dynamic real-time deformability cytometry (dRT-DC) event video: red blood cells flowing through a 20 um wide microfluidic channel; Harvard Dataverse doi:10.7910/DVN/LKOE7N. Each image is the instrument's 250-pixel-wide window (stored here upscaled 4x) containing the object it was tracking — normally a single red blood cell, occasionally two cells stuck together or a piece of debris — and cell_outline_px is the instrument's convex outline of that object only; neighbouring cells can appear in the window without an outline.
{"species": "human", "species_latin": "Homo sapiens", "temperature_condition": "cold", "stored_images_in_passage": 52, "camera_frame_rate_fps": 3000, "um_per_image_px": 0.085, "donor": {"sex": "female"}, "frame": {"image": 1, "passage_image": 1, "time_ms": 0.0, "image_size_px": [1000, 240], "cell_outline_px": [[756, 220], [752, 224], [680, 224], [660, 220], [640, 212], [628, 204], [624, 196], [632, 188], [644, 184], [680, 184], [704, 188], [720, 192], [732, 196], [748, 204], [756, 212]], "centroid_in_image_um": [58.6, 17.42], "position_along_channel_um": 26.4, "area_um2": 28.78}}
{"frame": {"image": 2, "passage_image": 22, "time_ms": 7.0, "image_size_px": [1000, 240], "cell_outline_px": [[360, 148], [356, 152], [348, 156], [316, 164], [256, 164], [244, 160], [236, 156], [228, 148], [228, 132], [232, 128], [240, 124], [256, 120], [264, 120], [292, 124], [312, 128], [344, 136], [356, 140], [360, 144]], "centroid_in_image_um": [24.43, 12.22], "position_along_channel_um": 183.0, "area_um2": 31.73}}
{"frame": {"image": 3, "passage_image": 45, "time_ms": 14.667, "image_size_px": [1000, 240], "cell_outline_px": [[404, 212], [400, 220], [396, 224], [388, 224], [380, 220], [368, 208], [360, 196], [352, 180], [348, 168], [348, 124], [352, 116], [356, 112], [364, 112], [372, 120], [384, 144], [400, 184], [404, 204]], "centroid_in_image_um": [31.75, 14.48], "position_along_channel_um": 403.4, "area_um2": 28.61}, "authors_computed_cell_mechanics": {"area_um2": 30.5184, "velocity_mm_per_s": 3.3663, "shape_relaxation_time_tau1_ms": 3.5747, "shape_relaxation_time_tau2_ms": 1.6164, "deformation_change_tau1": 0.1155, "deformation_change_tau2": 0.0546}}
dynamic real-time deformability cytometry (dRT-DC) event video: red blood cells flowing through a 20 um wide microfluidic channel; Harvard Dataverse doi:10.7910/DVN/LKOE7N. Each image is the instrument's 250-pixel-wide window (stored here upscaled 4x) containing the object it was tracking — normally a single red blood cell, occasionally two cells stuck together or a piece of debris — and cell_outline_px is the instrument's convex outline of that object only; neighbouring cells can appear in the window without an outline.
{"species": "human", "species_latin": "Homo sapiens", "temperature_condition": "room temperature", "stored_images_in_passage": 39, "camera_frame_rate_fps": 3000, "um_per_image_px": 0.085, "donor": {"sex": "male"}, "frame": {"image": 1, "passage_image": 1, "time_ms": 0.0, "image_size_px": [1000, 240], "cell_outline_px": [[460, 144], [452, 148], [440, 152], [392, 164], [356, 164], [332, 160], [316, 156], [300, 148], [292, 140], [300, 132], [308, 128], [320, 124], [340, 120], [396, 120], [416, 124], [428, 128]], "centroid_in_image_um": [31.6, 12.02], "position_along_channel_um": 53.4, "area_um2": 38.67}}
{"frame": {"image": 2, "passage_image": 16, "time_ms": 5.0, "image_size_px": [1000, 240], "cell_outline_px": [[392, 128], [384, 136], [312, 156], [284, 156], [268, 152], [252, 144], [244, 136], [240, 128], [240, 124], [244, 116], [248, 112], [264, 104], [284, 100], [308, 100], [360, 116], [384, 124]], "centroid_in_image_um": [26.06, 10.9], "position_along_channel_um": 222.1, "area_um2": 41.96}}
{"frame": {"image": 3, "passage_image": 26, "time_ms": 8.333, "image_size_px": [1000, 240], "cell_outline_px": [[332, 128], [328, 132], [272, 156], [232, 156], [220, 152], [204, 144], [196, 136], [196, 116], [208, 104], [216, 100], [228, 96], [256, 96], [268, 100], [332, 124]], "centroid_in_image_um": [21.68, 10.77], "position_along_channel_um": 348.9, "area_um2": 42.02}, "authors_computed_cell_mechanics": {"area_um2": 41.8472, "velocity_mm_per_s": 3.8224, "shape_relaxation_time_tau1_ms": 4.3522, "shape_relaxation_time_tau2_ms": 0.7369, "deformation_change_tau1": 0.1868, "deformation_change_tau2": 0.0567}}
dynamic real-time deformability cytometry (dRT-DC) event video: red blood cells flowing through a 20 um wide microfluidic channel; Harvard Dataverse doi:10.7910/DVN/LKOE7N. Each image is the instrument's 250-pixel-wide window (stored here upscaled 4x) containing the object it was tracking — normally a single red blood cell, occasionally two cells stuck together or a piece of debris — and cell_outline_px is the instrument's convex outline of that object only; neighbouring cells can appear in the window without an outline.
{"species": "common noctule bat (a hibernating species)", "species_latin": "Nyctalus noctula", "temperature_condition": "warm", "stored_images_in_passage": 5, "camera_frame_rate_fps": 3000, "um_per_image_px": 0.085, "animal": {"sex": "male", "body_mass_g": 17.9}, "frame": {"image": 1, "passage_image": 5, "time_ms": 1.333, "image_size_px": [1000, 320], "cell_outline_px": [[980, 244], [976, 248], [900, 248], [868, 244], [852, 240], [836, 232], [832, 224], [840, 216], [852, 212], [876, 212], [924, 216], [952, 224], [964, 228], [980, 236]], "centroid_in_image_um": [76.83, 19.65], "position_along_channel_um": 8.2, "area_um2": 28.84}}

◆ To do
Return each line of the data exactly as written above.

◆ Response to the task
dynamic real-time deformability cytometry (dRT-DC) event video: red blood cells flowing through a 20 um wide microfluidic channel; Harvard Dataverse doi:10.7910/DVN/LKOE7N. Each image is the instrument's 250-pixel-wide window (stored here upscaled 4x) containing the object it was tracking — normally a single red blood cell, occasionally two cells stuck together or a piece of debris — and cell_outline_px is the instrument's convex outline of that object only; neighbouring cells can appear in the window without an outline.
{"species": "human", "species_latin": "Homo sapiens", "temperature_condition": "cold", "stored_images_in_passage": 52, "camera_frame_rate_fps": 3000, "um_per_image_px": 0.085, "donor": {"sex": "female"}, "frame": {"image": 1, "passage_image": 1, "time_ms": 0.0, "image_size_px": [1000, 240], "cell_outline_px": [[756, 220], [752, 224], [680, 224], [660, 220], [640, 212], [628, 204], [624, 196], [632, 188], [644, 184], [680, 184], [704, 188], [720, 192], [732, 196], [748, 204], [756, 212]], "centroid_in_image_um": [58.6, 17.42], "position_along_channel_um": 26.4, "area_um2": 28.78}}
{"frame": {"image": 2, "passage_image": 22, "time_ms": 7.0, "image_size_px": [1000, 240], "cell_outline_px": [[360, 148], [356, 152], [348, 156], [316, 164], [256, 164], [244, 160], [236, 156], [228, 148], [228, 132], [232, 128], [240, 124], [256, 120], [264, 120], [292, 124], [312, 128], [344, 136], [356, 140], [360, 144]], "centroid_in_image_um": [24.43, 12.22], "position_along_channel_um": 183.0, "area_um2": 31.73}}
{"frame": {"image": 3, "passage_image": 45, "time_ms": 14.667, "image_size_px": [1000, 240], "cell_outline_px": [[404, 212], [400, 220], [396, 224], [388, 224], [380, 220], [368, 208], [360, 196], [352, 180], [348, 168], [348, 124], [352, 116], [356, 112], [364, 112], [372, 120], [384, 144], [400, 184], [404, 204]], "centroid_in_image_um": [31.75, 14.48], "position_along_channel_um": 403.4, "area_um2": 28.61}, "authors_computed_cell_mechanics": {"area_um2": 30.5184, "velocity_mm_per_s": 3.3663, "shape_relaxation_time_tau1_ms": 3.5747, "shape_relaxation_time_tau2_ms": 1.6164, "deformation_change_tau1": 0.1155, "deformation_change_tau2": 0.0546}}
dynamic real-time deformability cytometry (dRT-DC) event video: red blood cells flowing through a 20 um wide microfluidic channel; Harvard Dataverse doi:10.7910/DVN/LKOE7N. Each image is the instrument's 250-pixel-wide window (stored here upscaled 4x) containing the object it was tracking — normally a single red blood cell, occasionally two cells stuck together or a piece of debris — and cell_outline_px is the instrument's convex outline of that object only; neighbouring cells can appear in the window without an outline.
{"species": "human", "species_latin": "Homo sapiens", "temperature_condition": "room temperature", "stored_images_in_passage": 39, "camera_frame_rate_fps": 3000, "um_per_image_px": 0.085, "donor": {"sex": "male"}, "frame": {"image": 1, "passage_image": 1, "time_ms": 0.0, "image_size_px": [1000, 240], "cell_outline_px": [[460, 144], [452, 148], [440, 152], [392, 164], [356, 164], [332, 160], [316, 156], [300, 148], [292, 140], [300, 132], [308, 128], [320, 124], [340, 120], [396, 120], [416, 124], [428, 128]], "centroid_in_image_um": [31.6, 12.02], "position_along_channel_um": 53.4, "area_um2": 38.67}}
{"frame": {"image": 2, "passage_image": 16, "time_ms": 5.0, "image_size_px": [1000, 240], "cell_outline_px": [[392, 128], [384, 136], [312, 156], [284, 156], [268, 152], [252, 144], [244, 136], [240, 128], [240, 124], [244, 116], [248, 112], [264, 104], [284, 100], [308, 100], [360, 116], [384, 124]], "centroid_in_image_um": [26.06, 10.9], "position_along_channel_um": 222.1, "area_um2": 41.96}}
{"frame": {"image": 3, "passage_image": 26, "time_ms": 8.333, "image_size_px": [1000, 240], "cell_outline_px": [[332, 128], [328, 132], [272, 156], [232, 156], [220, 152], [204, 144], [196, 136], [196, 116], [208, 104], [216, 100], [228, 96], [256, 96], [268, 100], [332, 124]], "centroid_in_image_um": [21.68, 10.77], "position_along_channel_um": 348.9, "area_um2": 42.02}, "authors_computed_cell_mechanics": {"area_um2": 41.8472, "velocity_mm_per_s": 3.8224, "shape_relaxation_time_tau1_ms": 4.3522, "shape_relaxation_time_tau2_ms": 0.7369, "deformation_change_tau1": 0.1868, "deformation_change_tau2": 0.0567}}
dynamic real-time deformability cytometry (dRT-DC) event video: red blood cells flowing through a 20 um wide microfluidic channel; Harvard Dataverse doi:10.7910/DVN/LKOE7N. Each image is the instrument's 250-pixel-wide window (stored here upscaled 4x) containing the object it was tracking — normally a single red blood cell, occasionally two cells stuck together or a piece of debris — and cell_outline_px is the instrument's convex outline of that object only; neighbouring cells can appear in the window without an outline.
{"species": "common noctule bat (a hibernating species)", "species_latin": "Nyctalus noctula", "temperature_condition": "warm", "stored_images_in_passage": 5, "camera_frame_rate_fps": 3000, "um_per_image_px": 0.085, "animal": {"sex": "male", "body_mass_g": 17.9}, "frame": {"image": 1, "passage_image": 5, "time_ms": 1.333, "image_size_px": [1000, 320], "cell_outline_px": [[980, 244], [976, 248], [900, 248], [868, 244], [852, 240], [836, 232], [832, 224], [840, 216], [852, 212], [876, 212], [924, 216], [952, 224], [964, 228], [980, 236]], "centroid_in_image_um": [76.83, 19.65], "position_along_channel_um": 8.2, "area_um2": 28.84}}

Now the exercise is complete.